Table 3. SCOPUS chronological bibliometry of Khudenko [67] showing citation by eight (8) sources comprising four (4) review and four (4) research articles.

Year	Journal	Type	Section	Reference
2015	Water Research	Review	Introduction	[16]
2014	Environmental Science & Technology Letters	Research	Discussion	[75]
2010	ACS Symposium Series	Review	Introduction	[177]
2009	Chemosphere	Research	Discussion	[178]
2007	Environmental Science & Technology	Research	Introduction	[179]
2004	Environmental Science & Technology	Research	Discussion	[145]
2000	Environmental Technology	Review	Introduction/discussion	[180]
1998	ACS Symposium Series	Review	Discussion	[181]

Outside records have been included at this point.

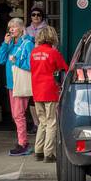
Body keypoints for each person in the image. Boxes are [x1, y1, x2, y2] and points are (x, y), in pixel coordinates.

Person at [29, 25, 68, 162]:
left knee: (42, 122)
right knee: (52, 122)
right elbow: (64, 68)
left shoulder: (33, 52)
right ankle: (48, 153)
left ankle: (38, 151)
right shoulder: (53, 53)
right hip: (50, 90)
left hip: (37, 91)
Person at [0, 17, 34, 156]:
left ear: (21, 28)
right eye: (9, 27)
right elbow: (0, 60)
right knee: (15, 115)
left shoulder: (27, 43)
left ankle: (22, 144)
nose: (11, 29)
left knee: (18, 115)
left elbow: (30, 65)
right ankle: (22, 142)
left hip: (21, 82)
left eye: (14, 27)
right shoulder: (11, 43)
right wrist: (5, 44)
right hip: (11, 84)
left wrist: (16, 61)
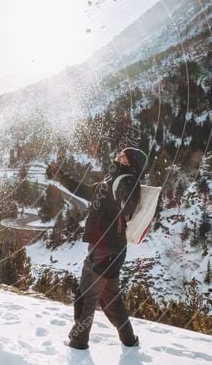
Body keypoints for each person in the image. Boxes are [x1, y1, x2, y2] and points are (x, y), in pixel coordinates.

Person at [46, 147, 148, 350]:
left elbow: (125, 206)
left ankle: (78, 341)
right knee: (111, 298)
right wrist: (62, 177)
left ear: (130, 162)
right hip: (112, 249)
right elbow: (85, 191)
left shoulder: (126, 182)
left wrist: (121, 197)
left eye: (123, 155)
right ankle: (129, 340)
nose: (118, 154)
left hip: (105, 249)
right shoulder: (115, 180)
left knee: (87, 296)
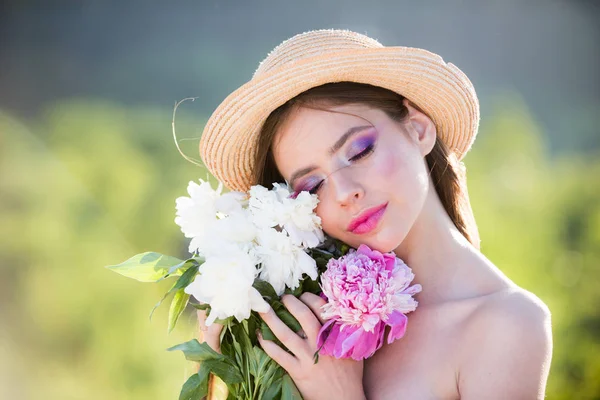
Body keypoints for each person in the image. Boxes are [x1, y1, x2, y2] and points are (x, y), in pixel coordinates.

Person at [195, 29, 553, 399]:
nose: (345, 192)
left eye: (360, 150)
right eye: (312, 186)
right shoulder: (301, 322)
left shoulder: (506, 323)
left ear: (418, 128)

) [177,178,179,180,181] and has not been considered in some literature discussing the removal mechanisms of organics in Fe⁰/H₂O systems [10,24,25,182]. The concept of Khudenko [67] was based on a profound understanding of the Fe⁰/H₂O system [183,184,185] and corresponds to Noubactep’s concept [39,40] that has been difficult to accept [48,49]. It is hoped that this independent proof will end the mechanistic discussion and orient all energies to design the next generation of efficient Fe⁰/H₂O systems for water treatment, including Fe⁰ filters.

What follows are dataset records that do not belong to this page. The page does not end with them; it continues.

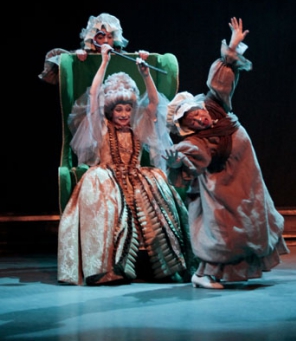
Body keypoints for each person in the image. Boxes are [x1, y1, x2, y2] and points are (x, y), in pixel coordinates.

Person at [164, 17, 289, 290]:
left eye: (196, 113)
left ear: (198, 106)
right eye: (192, 121)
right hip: (223, 189)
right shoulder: (197, 140)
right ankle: (203, 274)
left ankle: (233, 271)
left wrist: (232, 49)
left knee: (253, 225)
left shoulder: (215, 105)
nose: (199, 119)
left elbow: (222, 81)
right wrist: (176, 162)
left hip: (247, 181)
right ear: (187, 127)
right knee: (228, 234)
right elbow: (189, 158)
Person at [57, 43, 195, 286]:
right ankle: (109, 268)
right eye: (118, 109)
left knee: (158, 196)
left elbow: (153, 104)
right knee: (106, 200)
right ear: (110, 111)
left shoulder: (138, 127)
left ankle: (162, 267)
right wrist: (104, 62)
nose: (123, 114)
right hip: (107, 177)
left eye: (128, 109)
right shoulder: (101, 127)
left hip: (137, 176)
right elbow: (94, 96)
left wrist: (146, 75)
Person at [38, 13, 130, 85]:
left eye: (109, 37)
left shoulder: (123, 57)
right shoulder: (84, 54)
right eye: (100, 37)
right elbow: (55, 66)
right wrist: (74, 58)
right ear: (93, 39)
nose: (106, 41)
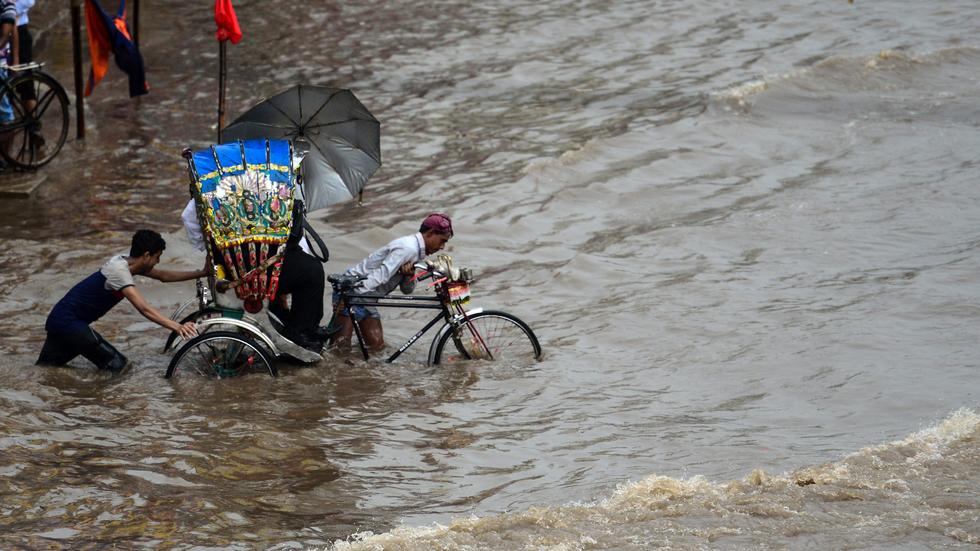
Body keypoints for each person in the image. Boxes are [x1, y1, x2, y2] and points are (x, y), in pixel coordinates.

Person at [37, 230, 206, 373]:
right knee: (120, 366)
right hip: (68, 322)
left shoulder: (126, 264)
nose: (157, 262)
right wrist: (177, 327)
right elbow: (144, 309)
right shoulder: (119, 271)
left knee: (47, 369)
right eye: (157, 257)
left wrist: (201, 273)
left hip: (62, 320)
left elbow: (163, 276)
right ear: (146, 255)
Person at [181, 197, 328, 351]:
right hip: (251, 266)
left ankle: (287, 321)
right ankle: (301, 333)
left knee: (302, 265)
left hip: (229, 261)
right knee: (312, 271)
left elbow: (188, 216)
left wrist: (207, 245)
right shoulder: (268, 183)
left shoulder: (212, 189)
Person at [330, 213, 454, 353]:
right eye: (442, 241)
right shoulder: (408, 248)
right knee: (339, 349)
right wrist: (347, 296)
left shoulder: (418, 252)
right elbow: (381, 275)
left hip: (366, 296)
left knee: (376, 348)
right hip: (354, 289)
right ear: (431, 233)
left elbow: (407, 290)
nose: (442, 246)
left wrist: (409, 274)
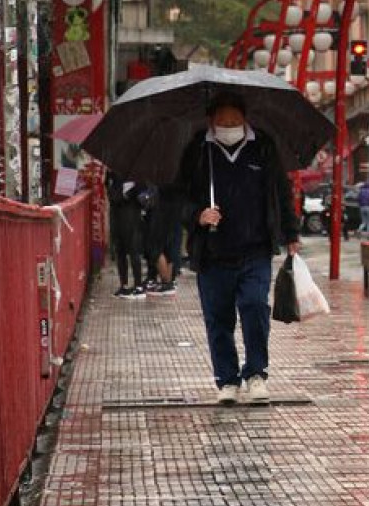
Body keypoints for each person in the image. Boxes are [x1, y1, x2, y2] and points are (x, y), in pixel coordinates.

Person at [175, 90, 300, 405]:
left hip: (255, 250)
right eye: (222, 120)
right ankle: (226, 380)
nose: (228, 125)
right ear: (211, 121)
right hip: (213, 254)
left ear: (245, 119)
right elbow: (177, 198)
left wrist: (291, 234)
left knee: (255, 308)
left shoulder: (263, 148)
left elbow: (282, 194)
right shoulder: (197, 151)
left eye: (234, 120)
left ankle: (256, 373)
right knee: (218, 319)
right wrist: (198, 215)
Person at [108, 180, 150, 299]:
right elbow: (111, 194)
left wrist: (129, 194)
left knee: (134, 251)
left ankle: (138, 285)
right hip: (117, 217)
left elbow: (143, 197)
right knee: (120, 251)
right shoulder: (114, 175)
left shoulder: (138, 177)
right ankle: (124, 285)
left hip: (132, 218)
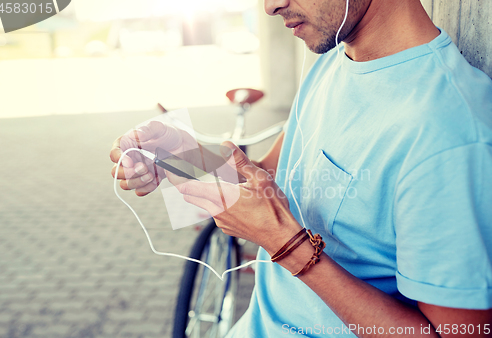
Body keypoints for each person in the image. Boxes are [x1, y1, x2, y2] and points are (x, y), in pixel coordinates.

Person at [110, 0, 492, 336]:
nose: (270, 6)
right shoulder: (333, 59)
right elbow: (268, 177)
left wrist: (285, 245)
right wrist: (177, 153)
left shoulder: (449, 133)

To further validate the concepts presented here and improve the mechanistic understanding of Fe⁰/H₂O remediation systems further research should address the following:

(1)

Understanding the role and mechanisms of interfering inorganic and organic species typically occurring in natural multi-component aqueous systems under relevant environmental conditions,

(2)

Elucidating the processes occurring on the various material phases (solid, liquid, and solid–liquid interface), and their effects on the formation and persistence of the iron oxide film. Recent advances in surface analytical techniques for solid-state characterization enable such detailed studies,

(3)

Long-term studies using typical multi-component contaminated aqueous media conducted in a quiescent mode are required to overcome some of the limitations associated with short-term studies based on artificial solutions and ideal experimental conditions (e.g., agitation, constant temperature),

(4)

Development and evaluation of tailor-made Fe⁰/H₂O systems that accounts for the expansive nature of iron corrosion, ion-selectivity, and the role of co-solutes/agents. This will overcome the limitations associated with the use of materials not purposively developed for Fe⁰ remediation.

9. Conclusions

The real challenge for active researchers on Fe⁰ for water treatment and environmental remediation is to properly use knowledge available in the mainstream corrosion science (Table 2) to design efficient Fe⁰/H₂O systems. This task can be supported by available modern analytical tools (including surface-analytical techniques) to investigate well-known processes under relevant environmental conditions. However, the key lies in considering the system as a dynamic one comprising adsorbing, complexing, oxidizing and reducing species working in synergy for water decontamination (Arguments 1 through 4, Section 3). The three decades old work of Khudenko [67] recalls that scientific progress is at best achieved when the state-of-the-art knowledge is accurately given. Alternatively, a science-based approach can enable the rediscovery of the wheel. The fact that, one decade ago Noubactep [39] had independently achieved the conclusions of Khudenko [67] is regarded as the last proof for any researcher who might be impressed by the large volume of publications considering Fe⁰ as a reducing agent under environmental conditions. Despite three (1991–2018) or one (2007–2018) lost decade(s), future work should focus on directly investigating the highlighted arguments (1 to 4) to uncover the potential of the Fe⁰ technology and specify its limitations on a scientific basis. To this end, specific thematic areas warranting further research were highlighted.